__Tarea 1__
Reproduce sin cambios el fragmento del texto mostrado que empieza en "Obtenido ese convencimiento" y termina en "sus pares europeos.".
__Tarea 2__
Según el texto mostrado, ¿es cierta cada afirmación? Responde sí o no y cita literalmente las palabras del texto que lo deciden. (a) Trump vio en Rusia un peligroso competidor económico. (b) Los gobiernos europeos siguieron dependiendo de la energía rusa incluso después de la invasión de 2014 a Ucrania. (c) Fernández y Bolsonaro visitaron a Putin en las vísperas de la invasión a Ucrania.

__Texto mostrado__
────────────────────

Si Trump, por ejemplo, detectó a China como enemigo principal, no fue porque viera en China un rival sistémico, sino antes que nada, un rival económico.
A la vez, su amistad con Putin se explica por el hecho de que no vio en Rusia un peligroso competidor económico. Cuando más, geopolítico, pero eso no le interesaba.
A Europa, a la vez, la veía como un parásito que disfrutaba de la protección norteamericana (lo que no era tan falso). Si Putin invadía Crimea, si violaba los acuerdos internacionales, si amenazaba potencialmente a Europa, ese no debía ser un problema para los EE. UU de Trump. Por eso Trump vio en la carísima mantención de la OTAN por los EE UU un mal negocio y su propósito evidente fue desmantelarla. Pues bien, en el seguimiento de su creencia economicista, Trump no estaba solo.
*Lea también: Ucrania: las razones de la solidaridad, por Fernando Mires
Como es sabido, los gobiernos europeos, aún después de la invasión rusa de 2014 a Ucrania, se dejaron seducir por el petróleo y el gas hasta el punto de convertir a sus naciones en zonas dependientes de las exportaciones energéticas rusas. Evidentemente, los gobiernos europeos pensaron domesticar las pasiones invasionistas que desde 2006 no se ha molestado Putin en ocultar.
Tanto la UE como Trump tuvieron hacia Putin una política de brazos abiertos. Hecho que hizo pensar a Putin –quien confundió dependencia económica con debilidad política– que ya los tenía en su mano.
Obtenido ese convencimiento decidió poner en práctica su fantasía imperial atacando a Ucrania, a contracorriente de cualquiera racionalidad económica (lo que todavía, en su mentalidad economicista y tecnocrática no logran entender gobernantes como Scholl y Macron)
Economicismo «lulista»
No podemos olvidar tampoco que en América Latina, la misma creencia economicista relativa a Rusia, se ha hecho presente en los dos gobiernos con mayor proyección internacional, el de Argentina y el de Brasil. A pesar de representar ideologías aparentemente contrarias, tanto Fernández como Bolsonaro, en las tensas vísperas de la invasión a Ucrania, justo en el momento en que el dictador ruso movilizaba sus tropas hacia los límites, visitaron a Putin en son de amistad, distanciándose de sus pares europeos.
Evidentemente actuaron siguiendo el principio economicista de que las relaciones con Rusia no deben ni pueden verse alteradas por acuerdos internacionales, derechos humanos y otros temas subalternos a la cooperación económica. Máxime si ambos países se encuentran muy endeudados con el principal socio de Putin, el imperio chino. Solo así nos explicamos la actitud favorable mostrada hacia el eje chino-ruso por el presidente brasileño Lula.

────────────────────

__Registros mostrados__

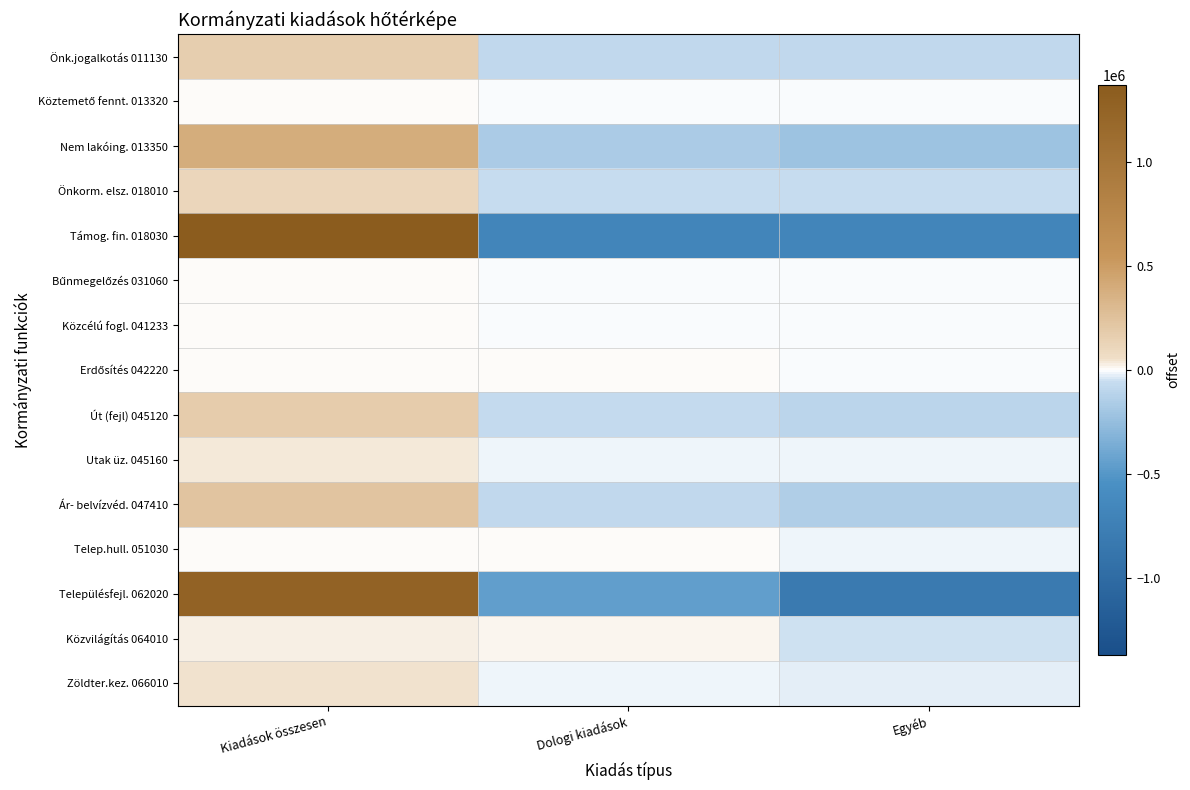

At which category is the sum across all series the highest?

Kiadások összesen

────────────────────

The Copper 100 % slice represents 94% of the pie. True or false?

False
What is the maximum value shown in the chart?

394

────────────────────

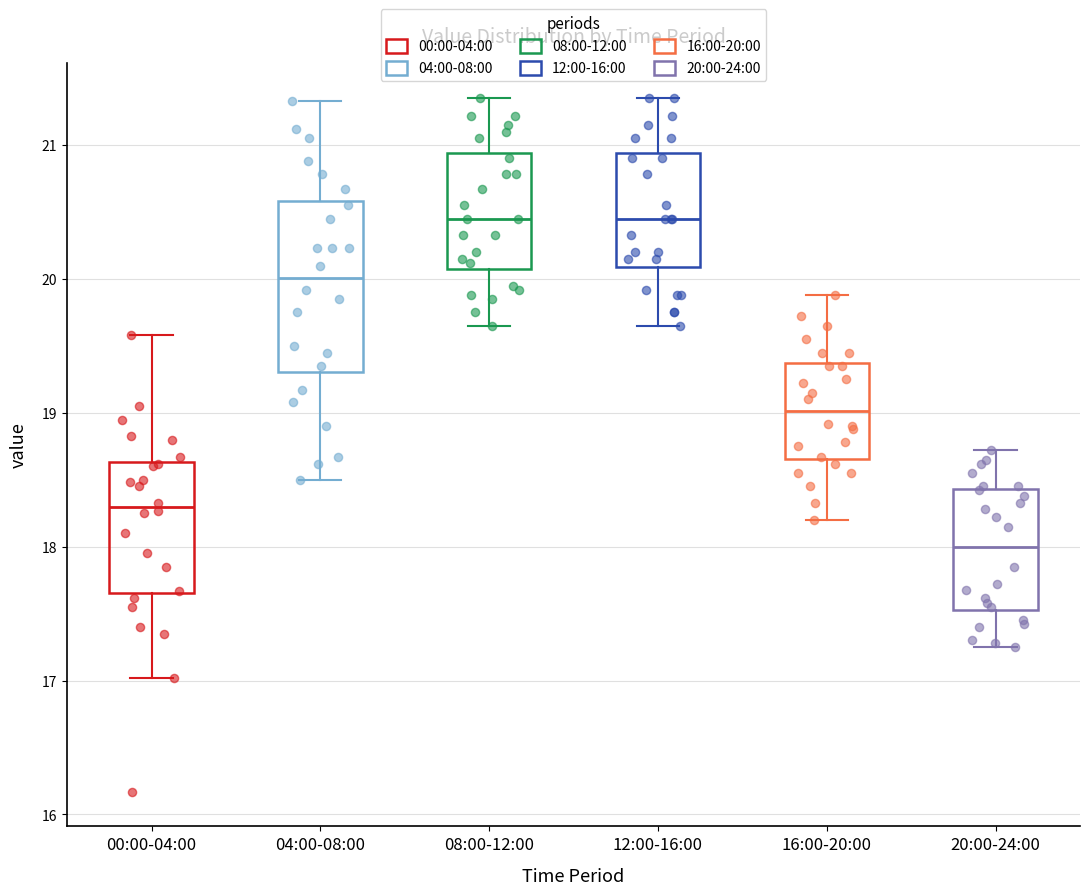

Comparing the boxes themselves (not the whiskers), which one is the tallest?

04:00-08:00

────────────────────

__Respuesta escrita 1__
Obtenido ese convencimiento decidió poner en práctica su fantasía imperial atacando a Ucrania, a contracorriente de cualquiera racionalidad económica (lo que todavía, en su mentalidad economicista y tecnocrática no logran entender gobernantes como Scholl y Macron)
Economicismo «lulista»
No podemos olvidar tampoco que en América Latina, la misma creencia economicista relativa a Rusia, se ha hecho presente en los dos gobiernos con mayor proyección internacional, el de Argentina y el de Brasil. A pesar de representar ideologías aparentemente contrarias, tanto Fernández como Bolsonaro, en las tensas vísperas de la invasión a Ucrania, justo en el momento en que el dictador ruso movilizaba sus tropas hacia los límites, visitaron a Putin en son de amistad, distanciándose de sus pares europeos.

__Respuesta escrita 2__
(a) No: "no vio en Rusia un peligroso competidor económico".
(b) Sí: "aún después de la invasión rusa de 2014 a Ucrania, se dejaron seducir por el petróleo y el gas hasta el punto de convertir a sus naciones en zonas dependientes de las exportaciones energéticas rusas".
(c) Sí: "tanto Fernández como Bolsonaro, en las tensas vísperas de la invasión a Ucrania, justo en el momento en que el dictador ruso movilizaba sus tropas hacia los límites, visitaron a Putin en son de amistad".